__Goal of the exercise__
Take the entries that follow and return exactly the lines from the one holding "trash can: present" through the one holding "armchair: present [804,614,941,747]", both included. Nothing else is needed.

Indoor scene change data

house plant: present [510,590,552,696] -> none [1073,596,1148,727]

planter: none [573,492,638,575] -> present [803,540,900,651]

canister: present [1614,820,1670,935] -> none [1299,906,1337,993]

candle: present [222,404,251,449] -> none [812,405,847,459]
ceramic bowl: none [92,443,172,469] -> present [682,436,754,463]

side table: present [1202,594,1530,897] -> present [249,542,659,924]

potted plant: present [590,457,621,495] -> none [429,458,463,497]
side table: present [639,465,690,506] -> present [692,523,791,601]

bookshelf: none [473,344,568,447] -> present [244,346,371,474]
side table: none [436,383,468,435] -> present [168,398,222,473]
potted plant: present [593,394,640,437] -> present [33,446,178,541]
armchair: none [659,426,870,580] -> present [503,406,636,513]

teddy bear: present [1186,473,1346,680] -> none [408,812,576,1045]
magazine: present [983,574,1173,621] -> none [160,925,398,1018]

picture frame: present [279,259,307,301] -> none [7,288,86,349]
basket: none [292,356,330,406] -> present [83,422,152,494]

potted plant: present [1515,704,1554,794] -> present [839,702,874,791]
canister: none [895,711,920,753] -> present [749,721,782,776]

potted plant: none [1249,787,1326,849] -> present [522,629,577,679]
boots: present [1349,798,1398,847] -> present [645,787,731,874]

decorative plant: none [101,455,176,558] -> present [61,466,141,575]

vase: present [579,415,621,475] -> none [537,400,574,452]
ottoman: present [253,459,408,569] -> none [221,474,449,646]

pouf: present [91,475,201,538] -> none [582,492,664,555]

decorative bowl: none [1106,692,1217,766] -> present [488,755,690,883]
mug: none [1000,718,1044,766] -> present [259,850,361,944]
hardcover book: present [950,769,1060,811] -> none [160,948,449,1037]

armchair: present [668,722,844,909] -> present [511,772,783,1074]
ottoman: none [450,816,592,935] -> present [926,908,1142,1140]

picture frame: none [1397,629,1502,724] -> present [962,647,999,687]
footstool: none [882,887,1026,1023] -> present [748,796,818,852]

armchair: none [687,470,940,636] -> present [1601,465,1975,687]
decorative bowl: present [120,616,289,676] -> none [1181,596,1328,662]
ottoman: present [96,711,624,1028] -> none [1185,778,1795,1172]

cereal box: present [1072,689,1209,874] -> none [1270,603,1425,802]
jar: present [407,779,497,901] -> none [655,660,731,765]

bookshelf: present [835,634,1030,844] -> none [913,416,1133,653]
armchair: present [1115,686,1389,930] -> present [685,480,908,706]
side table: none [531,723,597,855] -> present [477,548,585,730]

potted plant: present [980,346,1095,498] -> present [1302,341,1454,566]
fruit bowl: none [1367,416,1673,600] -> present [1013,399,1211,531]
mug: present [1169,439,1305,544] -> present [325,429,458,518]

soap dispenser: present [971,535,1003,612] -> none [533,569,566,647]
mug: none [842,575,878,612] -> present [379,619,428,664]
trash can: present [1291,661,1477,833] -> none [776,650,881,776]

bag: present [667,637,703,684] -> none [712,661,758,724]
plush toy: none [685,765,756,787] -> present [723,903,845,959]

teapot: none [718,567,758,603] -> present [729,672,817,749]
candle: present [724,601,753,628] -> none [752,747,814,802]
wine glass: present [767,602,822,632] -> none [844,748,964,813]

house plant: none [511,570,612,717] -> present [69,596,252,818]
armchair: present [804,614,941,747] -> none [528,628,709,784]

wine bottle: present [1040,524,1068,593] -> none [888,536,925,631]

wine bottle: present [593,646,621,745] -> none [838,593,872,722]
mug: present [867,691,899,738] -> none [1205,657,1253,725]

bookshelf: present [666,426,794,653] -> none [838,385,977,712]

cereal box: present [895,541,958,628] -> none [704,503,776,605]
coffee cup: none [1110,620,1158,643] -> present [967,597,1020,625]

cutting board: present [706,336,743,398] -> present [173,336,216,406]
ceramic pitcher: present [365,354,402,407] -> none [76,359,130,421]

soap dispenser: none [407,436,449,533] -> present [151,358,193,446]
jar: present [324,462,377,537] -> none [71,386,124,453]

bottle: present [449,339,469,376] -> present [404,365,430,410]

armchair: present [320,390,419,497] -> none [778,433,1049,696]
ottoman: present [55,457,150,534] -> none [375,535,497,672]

__Task output__
trash can: present [1291,661,1477,833] -> none [776,650,881,776]

bag: present [667,637,703,684] -> none [712,661,758,724]
plush toy: none [685,765,756,787] -> present [723,903,845,959]

teapot: none [718,567,758,603] -> present [729,672,817,749]
candle: present [724,601,753,628] -> none [752,747,814,802]
wine glass: present [767,602,822,632] -> none [844,748,964,813]

house plant: none [511,570,612,717] -> present [69,596,252,818]
armchair: present [804,614,941,747] -> none [528,628,709,784]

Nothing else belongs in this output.